Ce bicross, c’étaient nos ailes. La vie en plus large et plus profond. Comme une piscine sans eau, mais pas sans nous. On tentait de se noyer et de s’enivrer de cette substance appelée Liberté.

La joie des premières fois, le bonheur absolue de réussir une figure inédite…rien ne remplacera ces moments inoubliables. Partagés avec nos amis, nos frères de ride et complices de nos crimes. Car nous étions des vandales, des hors-la-loi et nous le resteront toujours malgré les futiles tentatives d’appropriation.

Défiés par les autres, la vie ou soi-même, nous relevions tout pour nous élever au plus haut rang de la sainte communauté des riders urbains.
Tester les limites d’un nouveau sport, de son corps aussi avec parfois quelques blessures, mais l’âme restait intact. On est resté des enfants toute notre vie. Ce bout de métal et de caoutchouc nous a empêché de grandir, de devenir adulte. Tant qu’on avait des choses à apprendre, on regardait la vie passer avec nos yeux d’enfant.

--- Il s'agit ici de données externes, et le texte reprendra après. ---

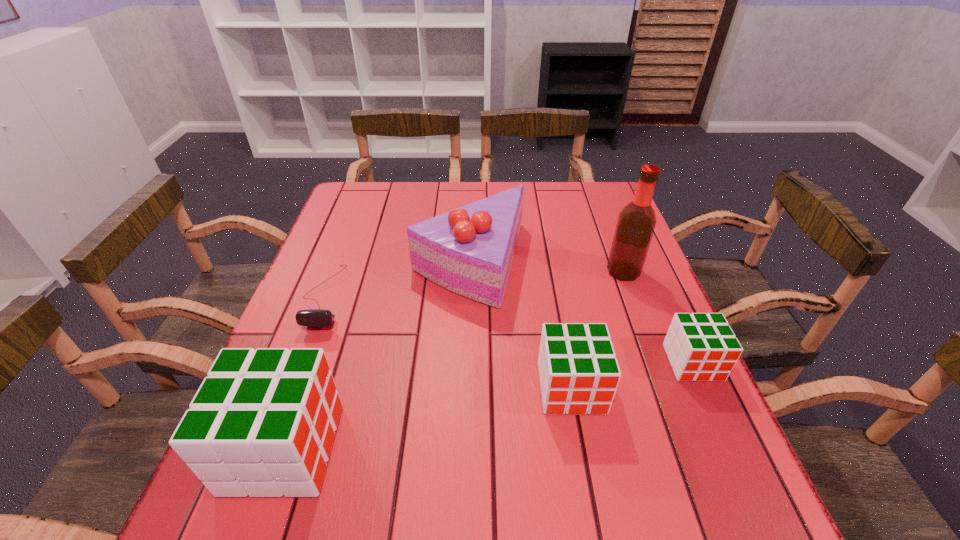
Image resolution: width=960 pixels, height=540 pixels. Find the location of `vacant space located on the red face of the second shortest object`. vacant space located on the red face of the second shortest object is located at coordinates (720, 421).

Where is `free region located on the left of the cake`? The width and height of the screenshot is (960, 540). free region located on the left of the cake is located at coordinates pyautogui.click(x=332, y=262).

Find the location of `free space located on the left of the beer bottle`. free space located on the left of the beer bottle is located at coordinates (x=456, y=272).

I want to click on vacant point located 0.110m on the front-facing side of the shortest object, so click(297, 372).

The height and width of the screenshot is (540, 960). What are the coordinates of `object that is at the near edge` in the screenshot? It's located at (263, 422).

Locate an element on the screen. The height and width of the screenshot is (540, 960). cube at the left edge is located at coordinates (263, 422).

At what (x,y) coordinates should I click in order to perform the action: click on webcam that is at the left edge. Please return your answer as a coordinate pair (x, y). Looking at the image, I should click on click(x=312, y=317).

I want to click on cube located at the right edge, so click(x=702, y=347).

The height and width of the screenshot is (540, 960). Identify the location of beer bottle that is positioned at the right edge. (636, 222).

Where is `object at the near left corner`? Image resolution: width=960 pixels, height=540 pixels. object at the near left corner is located at coordinates (263, 422).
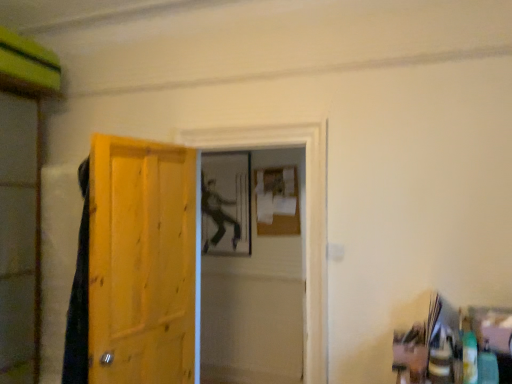
Question: Should I look upward or downward to see wooden door at left?

Choices:
 (A) down
 (B) up

Answer: (A)

Question: Is transparent plastic screen door at left, placed as the 2th screen door when sorted from right to left, located outside matte wooden screen door at center, which is the 1th screen door from right to left?

Choices:
 (A) yes
 (B) no

Answer: (A)

Question: From a real-world perspective, is transparent plastic screen door at left, placed as the 2th screen door when sorted from right to left, positioned over matte wooden screen door at center, marked as the second screen door in a left-to-right arrangement, based on gravity?

Choices:
 (A) no
 (B) yes

Answer: (B)

Question: Considering the relative sizes of transparent plastic screen door at left, positioned as the 1th screen door in left-to-right order, and matte wooden screen door at center, marked as the second screen door in a left-to-right arrangement, in the image provided, is transparent plastic screen door at left, positioned as the 1th screen door in left-to-right order, smaller than matte wooden screen door at center, marked as the second screen door in a left-to-right arrangement,?

Choices:
 (A) no
 (B) yes

Answer: (A)

Question: Does transparent plastic screen door at left, placed as the 2th screen door when sorted from right to left, come in front of matte wooden screen door at center, which is the 1th screen door from right to left?

Choices:
 (A) yes
 (B) no

Answer: (A)

Question: Could you tell me if transparent plastic screen door at left, positioned as the 1th screen door in left-to-right order, is facing matte wooden screen door at center, marked as the second screen door in a left-to-right arrangement?

Choices:
 (A) yes
 (B) no

Answer: (B)

Question: Is transparent plastic screen door at left, placed as the 2th screen door when sorted from right to left, taller than matte wooden screen door at center, marked as the second screen door in a left-to-right arrangement?

Choices:
 (A) no
 (B) yes

Answer: (B)

Question: Considering the relative sizes of matte black figure at center and wooden door at left in the image provided, is matte black figure at center smaller than wooden door at left?

Choices:
 (A) yes
 (B) no

Answer: (A)

Question: Is matte black figure at center positioned beyond the bounds of wooden door at left?

Choices:
 (A) yes
 (B) no

Answer: (A)

Question: From a real-world perspective, is matte black figure at center physically below wooden door at left?

Choices:
 (A) no
 (B) yes

Answer: (A)

Question: Considering the relative sizes of matte black figure at center and wooden door at left in the image provided, is matte black figure at center wider than wooden door at left?

Choices:
 (A) yes
 (B) no

Answer: (B)

Question: Can you confirm if matte black figure at center is taller than wooden door at left?

Choices:
 (A) no
 (B) yes

Answer: (A)

Question: Does matte black figure at center appear on the right side of wooden door at left?

Choices:
 (A) yes
 (B) no

Answer: (A)

Question: Is matte wooden screen door at center, marked as the second screen door in a left-to-right arrangement, positioned before matte black figure at center?

Choices:
 (A) no
 (B) yes

Answer: (B)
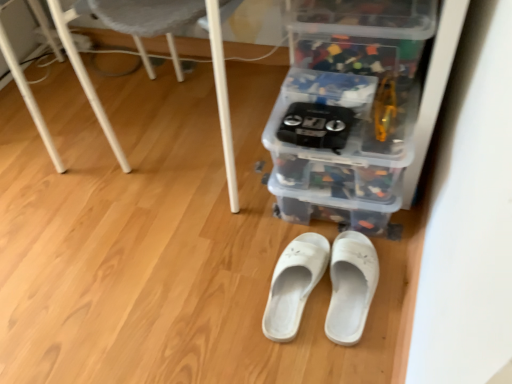
Image resolution: width=512 pixels, height=384 pixels. In order to click on empty space that is in between white plastic chair at lower center and white fabric slippers at center, the 1th footwear from the left in this screenshot , I will do `click(211, 236)`.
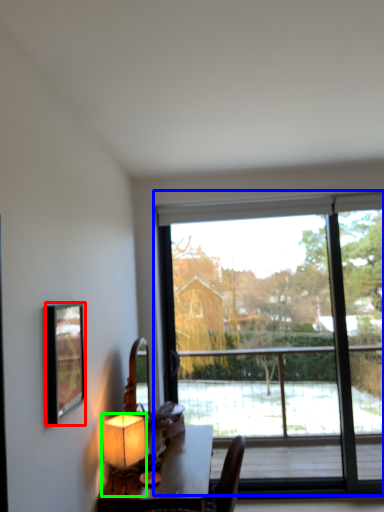
Question: Estimate the real-world distances between objects in this image. Which object is farther from picture frame (highlighted by a red box), window (highlighted by a blue box) or lamp (highlighted by a green box)?

Choices:
 (A) window
 (B) lamp

Answer: (A)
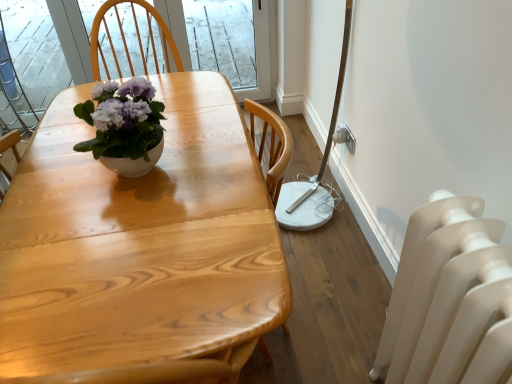
Question: From the image's perspective, is white matte radiator at lower right below white glossy pot at center?

Choices:
 (A) yes
 (B) no

Answer: (A)

Question: Is white matte radiator at lower right far from white glossy pot at center?

Choices:
 (A) no
 (B) yes

Answer: (A)

Question: Is white matte radiator at lower right looking in the opposite direction of white glossy pot at center?

Choices:
 (A) no
 (B) yes

Answer: (A)

Question: Does white matte radiator at lower right touch white glossy pot at center?

Choices:
 (A) no
 (B) yes

Answer: (A)

Question: Does white matte radiator at lower right lie behind white glossy pot at center?

Choices:
 (A) no
 (B) yes

Answer: (A)

Question: From a real-world perspective, is white matte radiator at lower right on top of white glossy pot at center?

Choices:
 (A) yes
 (B) no

Answer: (B)

Question: Is the position of white glossy pot at center less distant than that of natural wood table at center?

Choices:
 (A) no
 (B) yes

Answer: (A)

Question: Does white glossy pot at center have a lesser width compared to natural wood table at center?

Choices:
 (A) no
 (B) yes

Answer: (B)

Question: Is white glossy pot at center further to camera compared to natural wood table at center?

Choices:
 (A) no
 (B) yes

Answer: (B)

Question: Is white glossy pot at center bigger than natural wood table at center?

Choices:
 (A) yes
 (B) no

Answer: (B)

Question: Would you say white glossy pot at center is a long distance from natural wood table at center?

Choices:
 (A) no
 (B) yes

Answer: (A)

Question: From a real-world perspective, does white glossy pot at center sit lower than natural wood table at center?

Choices:
 (A) no
 (B) yes

Answer: (A)

Question: Is white matte radiator at lower right positioned with its back to natural wood table at center?

Choices:
 (A) no
 (B) yes

Answer: (A)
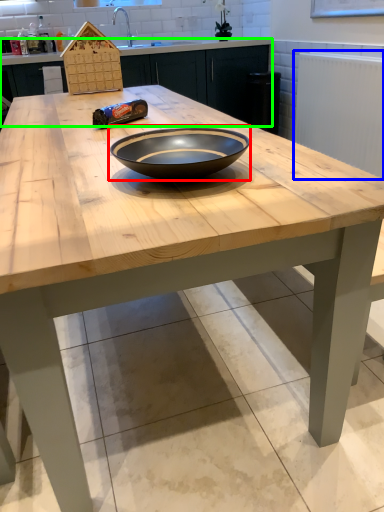
Question: Based on their relative distances, which object is farther from bowl (highlighted by a red box)? Choose from radiator (highlighted by a blue box) and cabinetry (highlighted by a green box).

Choices:
 (A) radiator
 (B) cabinetry

Answer: (B)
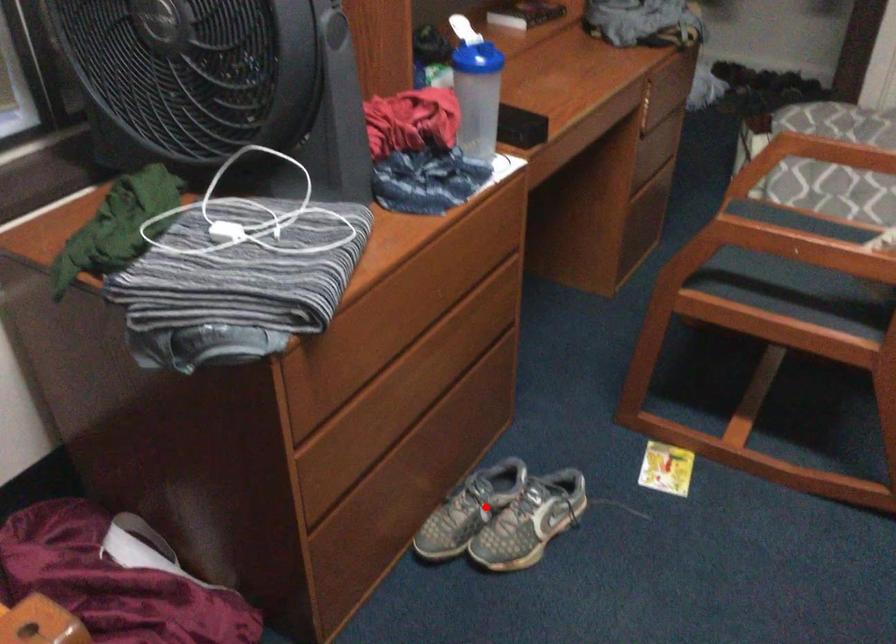
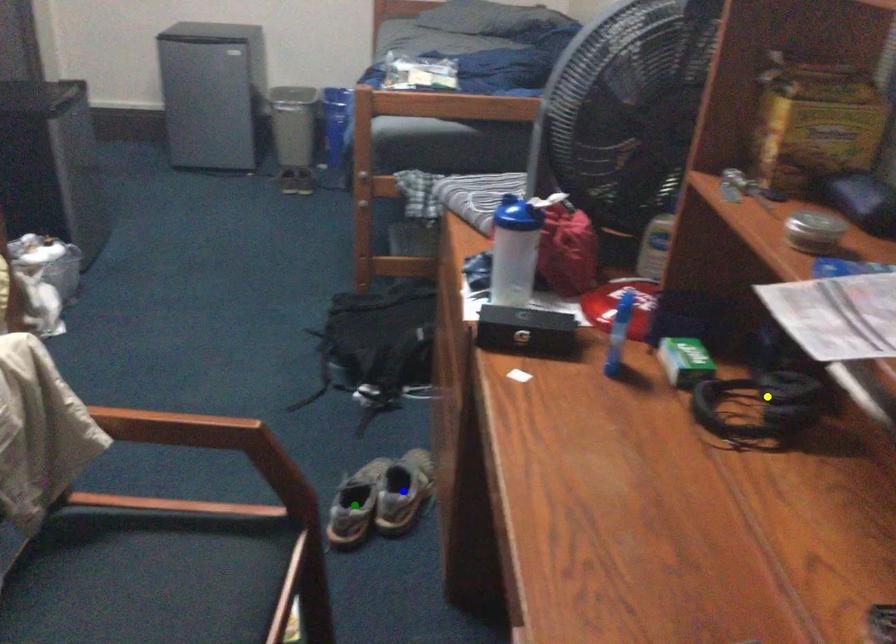
Question: I am providing you with two images of the same scene from different viewpoints. A red point is marked on the first image. You are given multiple points on the second image. Which mark in image 2 goes with the point in image 1?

Et puis finalement, les années ont passé, tant bien que mal. La vie s’en est mêlée, avec son lot de responsabilités et d’épreuves, mais la passion ne s’en est pas allée. Elle reste intacte et nous pousse à nous relever, quels que soient les coups portés. Tant que le cœur y est, on sera toujours là. Debout et fier sur ce petit vélo, qu’on appelle aussi BMX.